Deutschlands älteste Kindersendung wird es auch in Zukunft geben. „Wir haben noch viele neue Ideen. Sie ist Teil der NDR-DNA.“ Im Herbst wird eine neue Staffel gedreht, verriet Kampovski. Und um seinen Job müsste Paas sich keine Sorgen machen, auch wenn man Stimmen inzwischen digitalisieren könne. Es sei ein völlig anderes Ergebnis, wenn der Puppenspieler beim Bewegen spricht, als wenn es nachvertont werde.
Schlange stehen für ein Foto
Ein Zuschauer wollte von Paas wissen, ob Puppenspieler sein Hauptberuf sei. „Ja, aber er ist nicht meine einzige Säule.

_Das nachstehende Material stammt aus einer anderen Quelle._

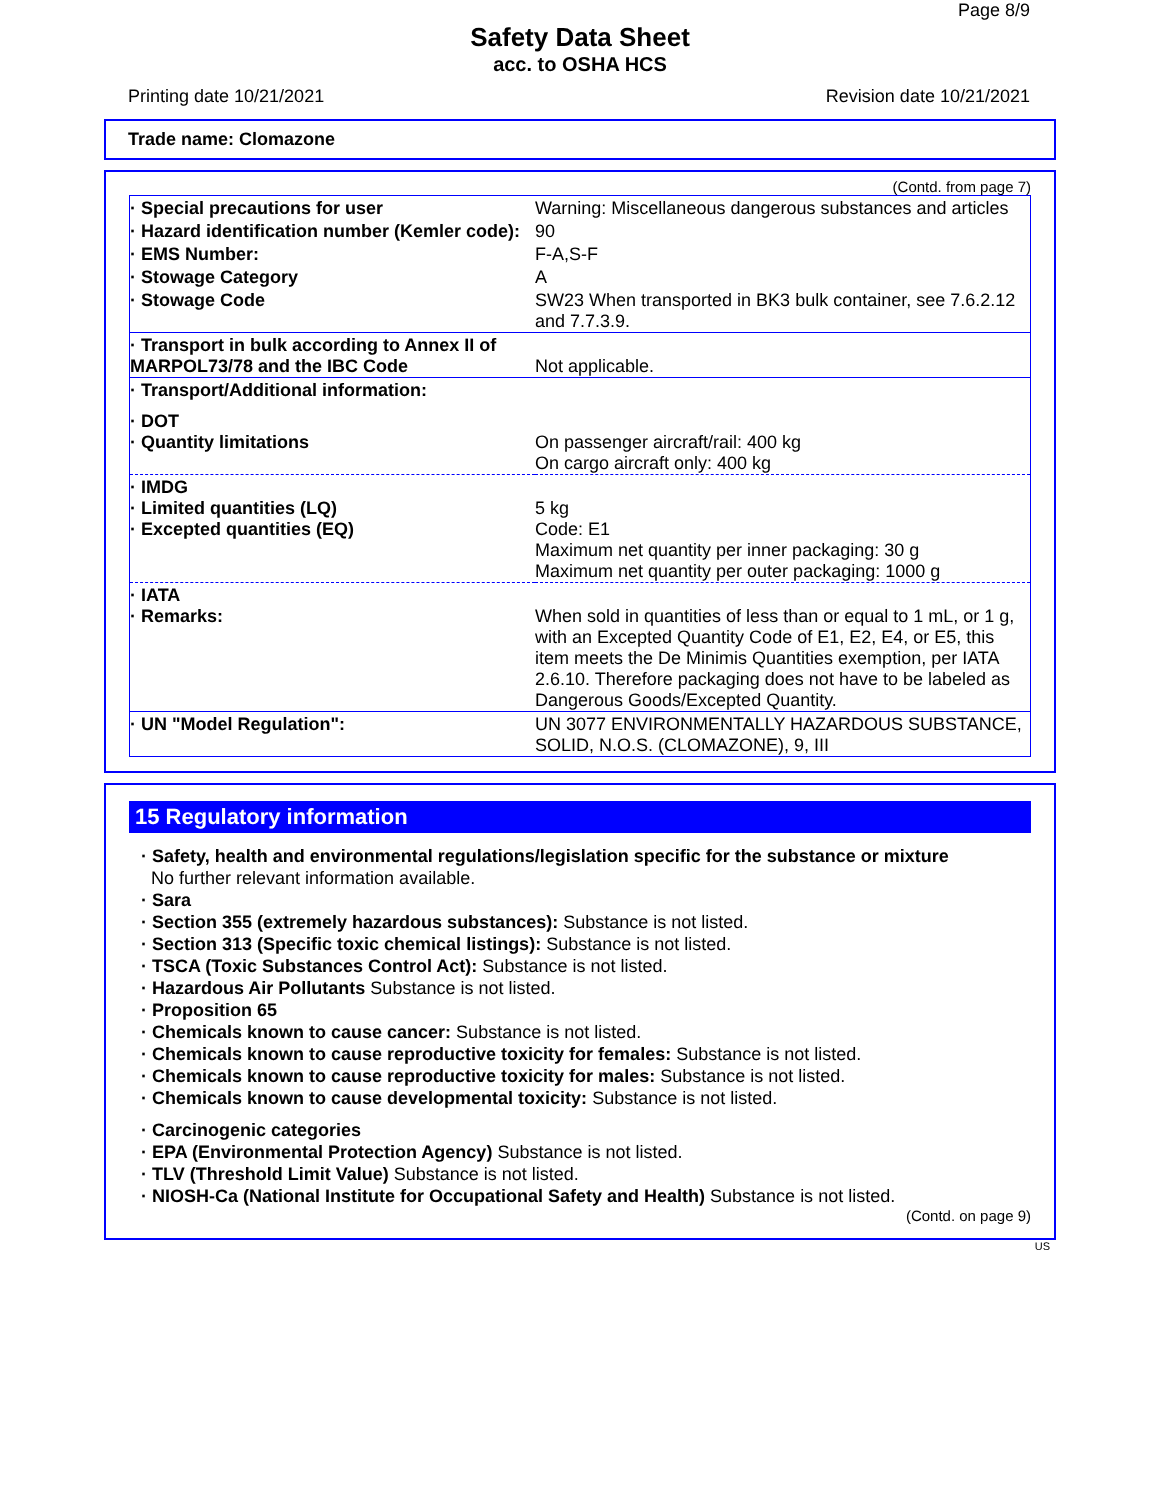Page 8/9
Safety Data Sheet
acc. to OSHA HCS
Printing date 10/21/2021 Revision date 10/21/2021
Trade name: Clomazone
(Contd. from page 7)
| · Special precautions for user | Warning: Miscellaneous dangerous substances and articles |
| · Hazard identification number (Kemler code): | 90 |
| · EMS Number: | F-A,S-F |
| · Stowage Category | A |
| · Stowage Code | SW23 When transported in BK3 bulk container, see 7.6.2.12 and 7.7.3.9. |
| · Transport in bulk according to Annex II of MARPOL73/78 and the IBC Code | Not applicable. |
| · Transport/Additional information: | |
| · DOT · Quantity limitations | On passenger aircraft/rail: 400 kg On cargo aircraft only: 400 kg |
| · IMDG · Limited quantities (LQ) · Excepted quantities (EQ) | 5 kg Code: E1 Maximum net quantity per inner packaging: 30 g Maximum net quantity per outer packaging: 1000 g |
| · IATA · Remarks: | When sold in quantities of less than or equal to 1 mL, or 1 g, with an Excepted Quantity Code of E1, E2, E4, or E5, this item meets the De Minimis Quantities exemption, per IATA 2.6.10. Therefore packaging does not have to be labeled as Dangerous Goods/Excepted Quantity. |
| · UN "Model Regulation": | UN 3077 ENVIRONMENTALLY HAZARDOUS SUBSTANCE, SOLID, N.O.S. (CLOMAZONE), 9, III |
15 Regulatory information
· Safety, health and environmental regulations/legislation specific for the substance or mixture
No further relevant information available.
· Sara
· Section 355 (extremely hazardous substances): Substance is not listed.
· Section 313 (Specific toxic chemical listings): Substance is not listed.
· TSCA (Toxic Substances Control Act): Substance is not listed.
· Hazardous Air Pollutants Substance is not listed.
· Proposition 65
· Chemicals known to cause cancer: Substance is not listed.
· Chemicals known to cause reproductive toxicity for females: Substance is not listed.
· Chemicals known to cause reproductive toxicity for males: Substance is not listed.
· Chemicals known to cause developmental toxicity: Substance is not listed.
· Carcinogenic categories
· EPA (Environmental Protection Agency) Substance is not listed.
· TLV (Threshold Limit Value) Substance is not listed.
· NIOSH-Ca (National Institute for Occupational Safety and Health) Substance is not listed.
(Contd. on page 9)
US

Ich war auch schon mal ein Bösewicht bei den ,Drei Fragezeichen’, habe Käpt’n Blaubär und den gelben M&M gespielt. Ich schreibe auch, am liebsten für das Kinderfernsehen und die Sesamstraße“, sagte Paas, der auch den blauen Mann in der Sesamstraße spielt. Auf die Hipster-Wohnung des Blauen sei er übrigens ein bisschen neidisch, verriet er.
„Das sind für mich die schönsten Puppen der Welt“, gestand Paas. Und Ernie sei ein absolut liebenswerter Anarchist, den offensichtlich auch die Gäste liebten. Sie standen nach dem Talk Schlange für ein Foto mit ihm.